Una obra de estas características no funciona como lo hace ésta si no está interpretada por un magistral plantel de actores. Para conseguirlo, el teatro de la Abadía fue especialmente selectivo a la hora de escoger a los intérpretes; quería que hubiesen pasado por sus tablas en estos sus quince años de vida pero también que estuviesen entre los mejores. Y aunque todos tienen que ser excelentes si no se quiere que un solo borrón arruine la factura de toda la obra, cabe citar especialmente a Enrìc Benavent en el papel de Oreste Campese, Pedro Casablanc en el del Gobernador, José Luis Alcobendas en el de su Secretario, Jesús Barranco en el del Médico o Joaquín Hinojosa en el del inefable párroco comedor de castañas asadas. Todos excelentemente dirigidos por Carles Alfaro, que logra con esta puesta en escena uno de sus mejores trabajos (aunque, como escenógrafo e iluminador, debería haberle puesto un amago de fuego a esa humilde estufa de leña que calienta el gélido despacho del Excelentísimo De Caro).

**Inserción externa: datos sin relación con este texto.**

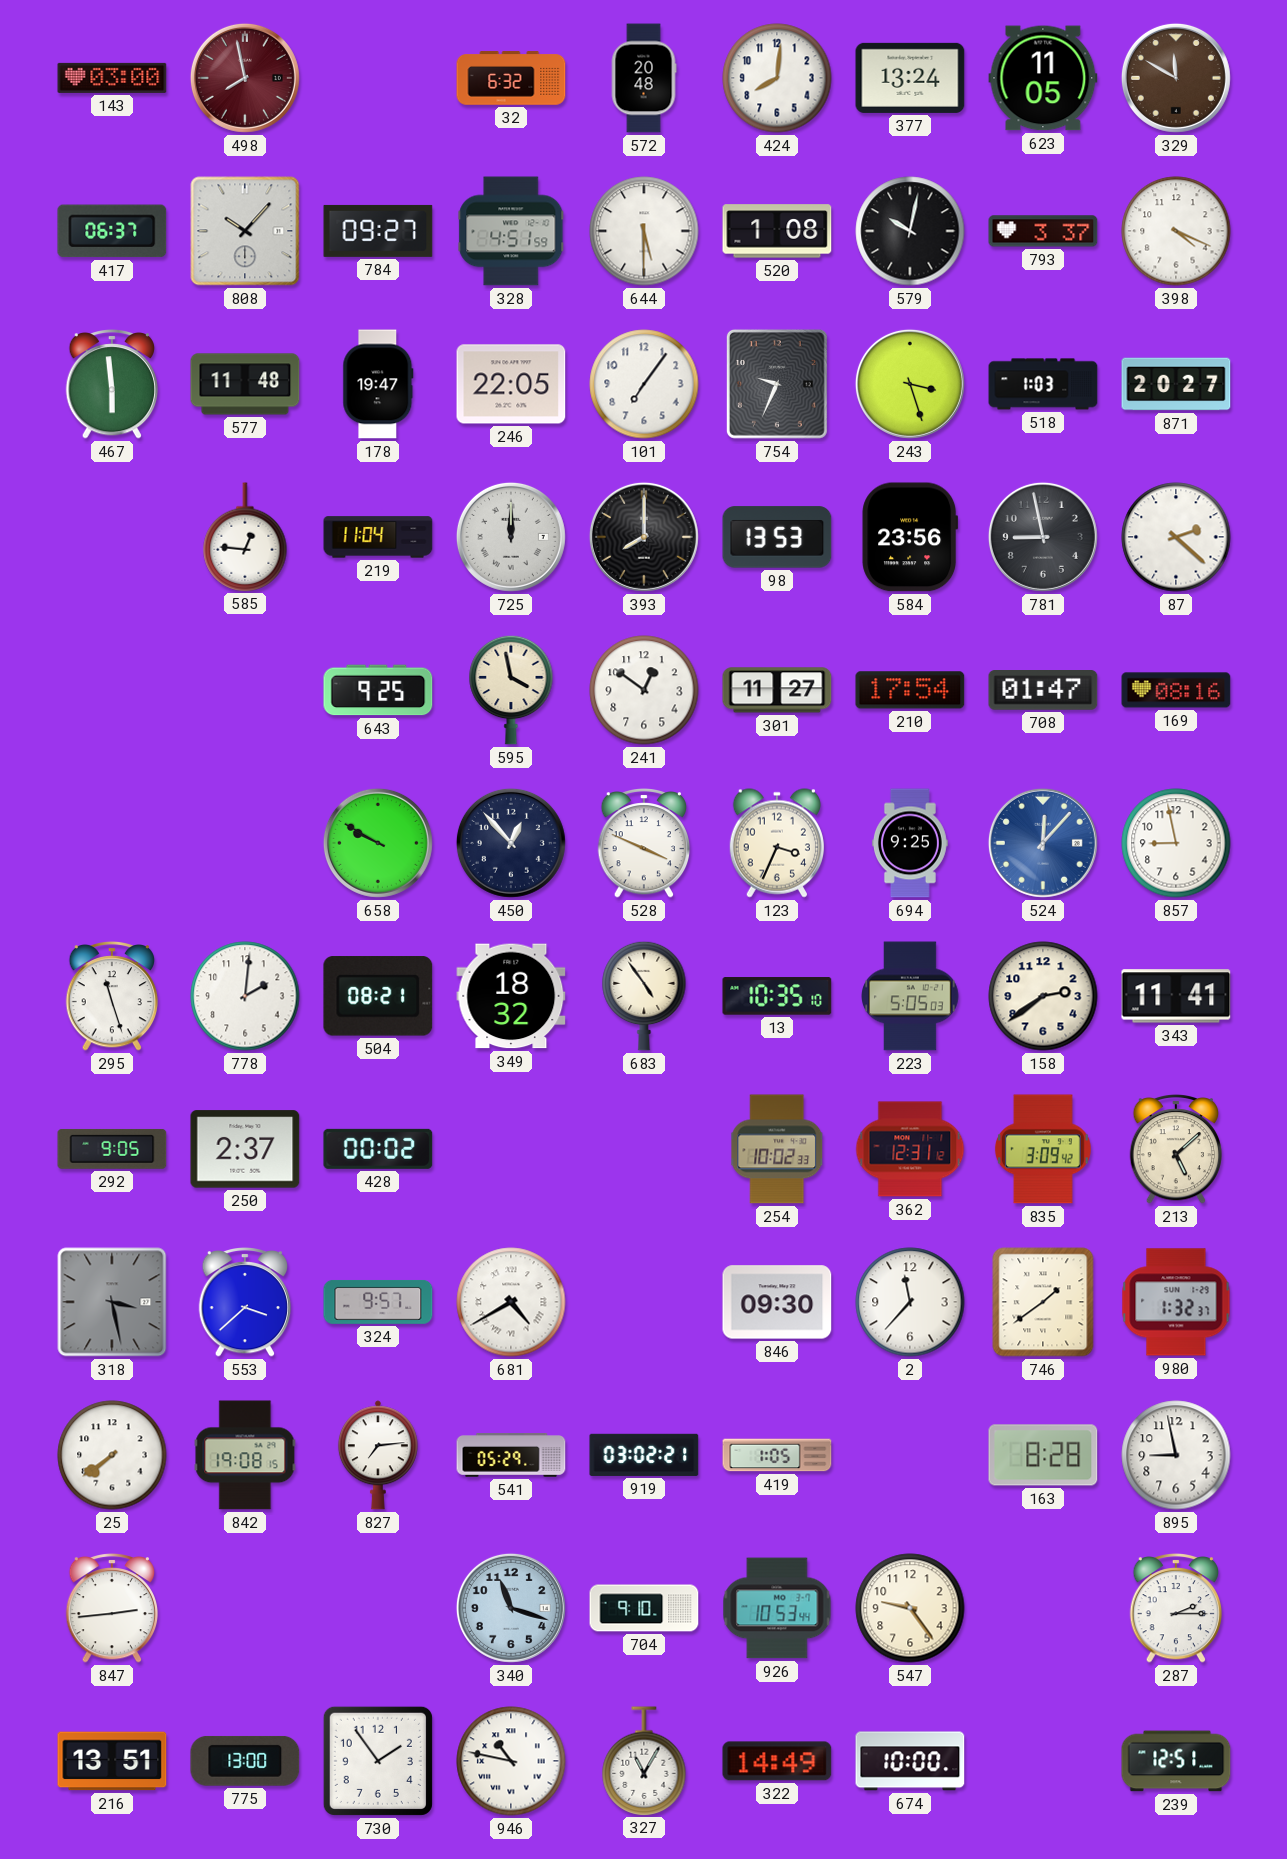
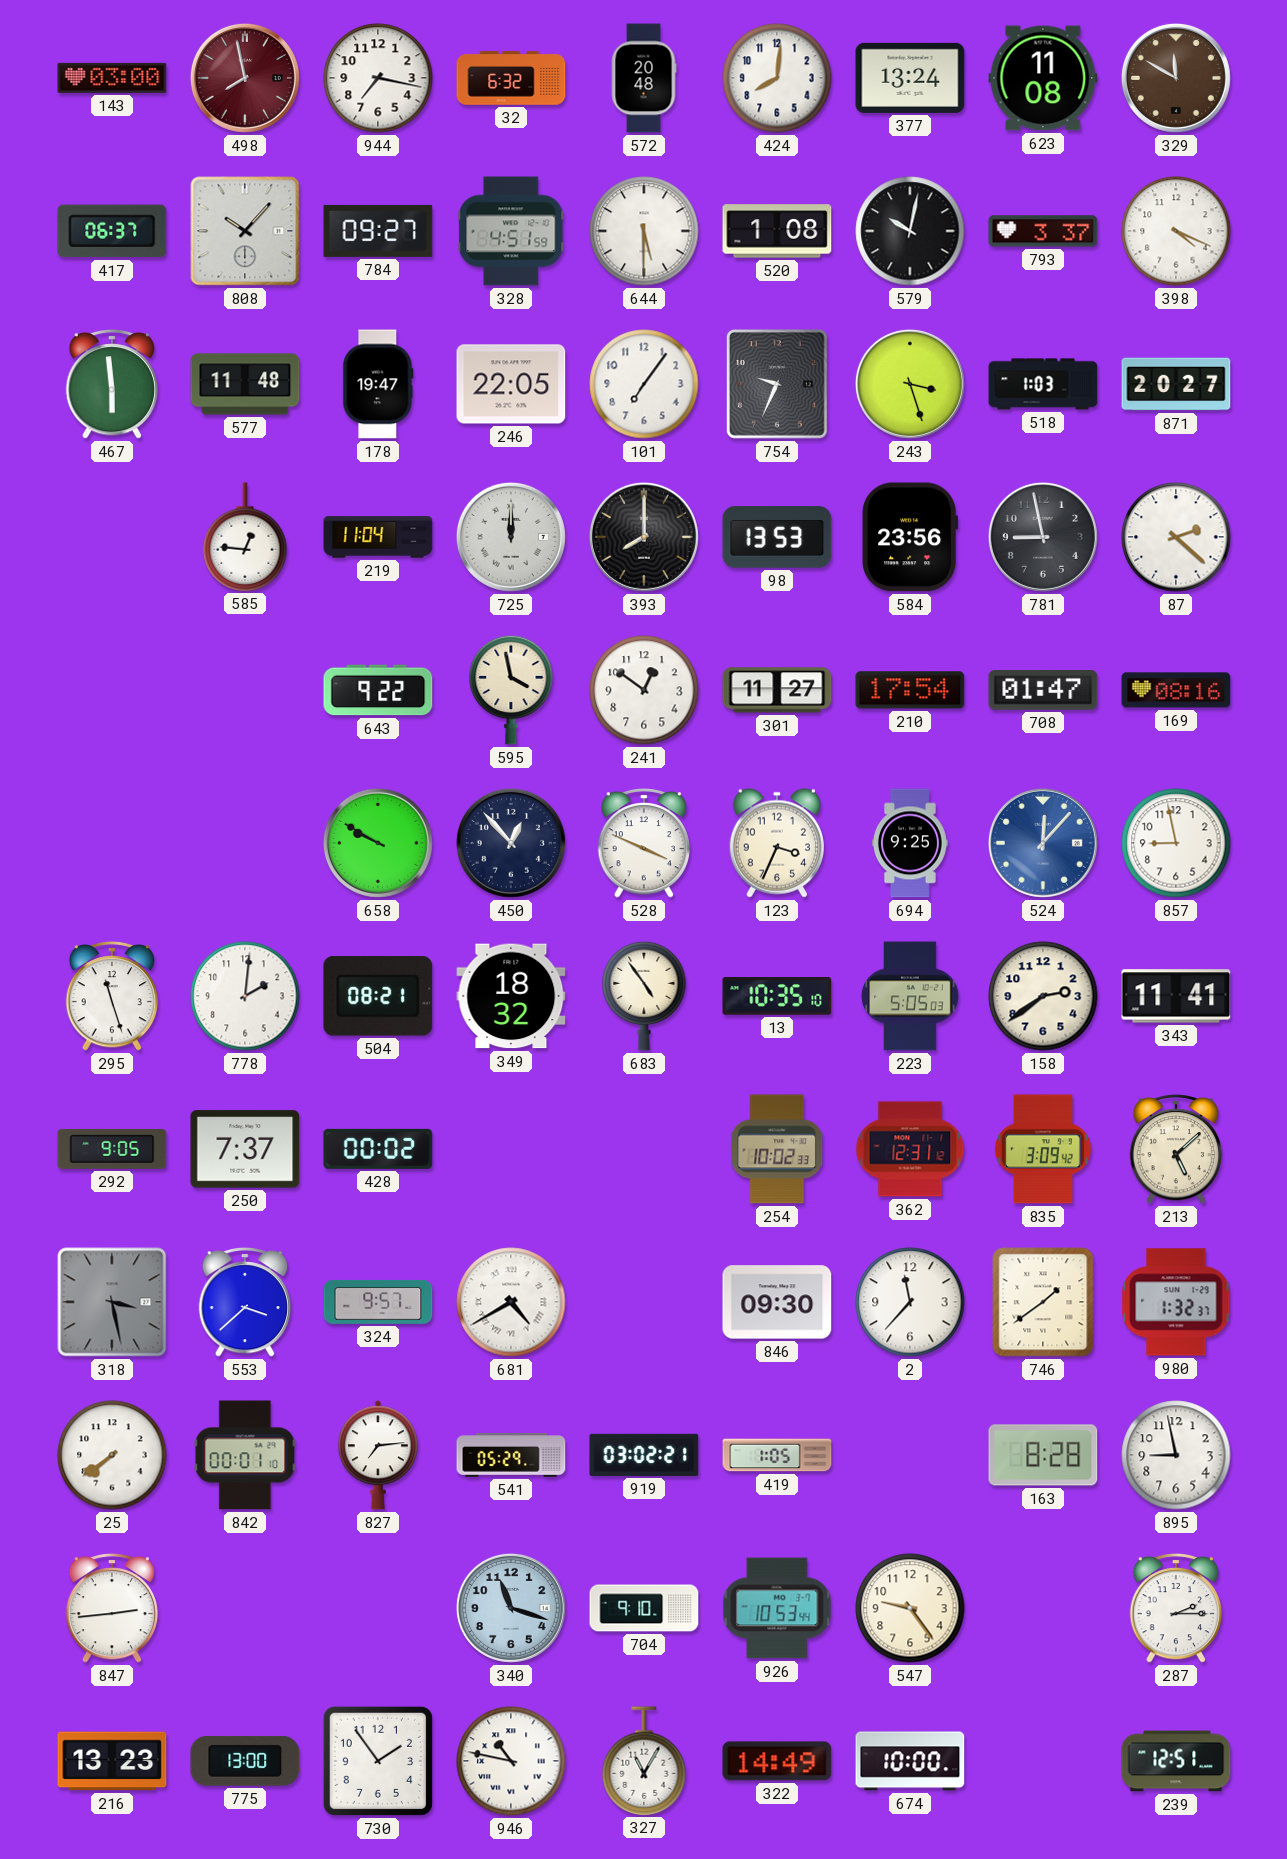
944: none -> 7:17
623: 11:05 -> 11:08
643: 9:25 -> 9:22
250: 2:37 -> 7:37
842: 19:08 -> 00:01
216: 13:51 -> 13:23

También el Español de Mario Gas está de enhorabuena esta temporada en lo que se refiere a los elencos que se van presentando en sus diversas salas. Baste con recordar, sin ir más lejos, los del Glengarry Glen Ross de Veronese o el, aún tan joven, de La función por hacer de Miguel del Arco. Son estos conjuntos de soberbios actores los que constituyen, sin duda, los fundamentos de todo el edificio teatral. Y es que el público se las sabe todas y por eso acude a ovacionarlos: sin ellos no hay teatro, por muchas cuartillas que se escriban en un despacho o muchas artes decorativas que se exhiban sobre un escenario.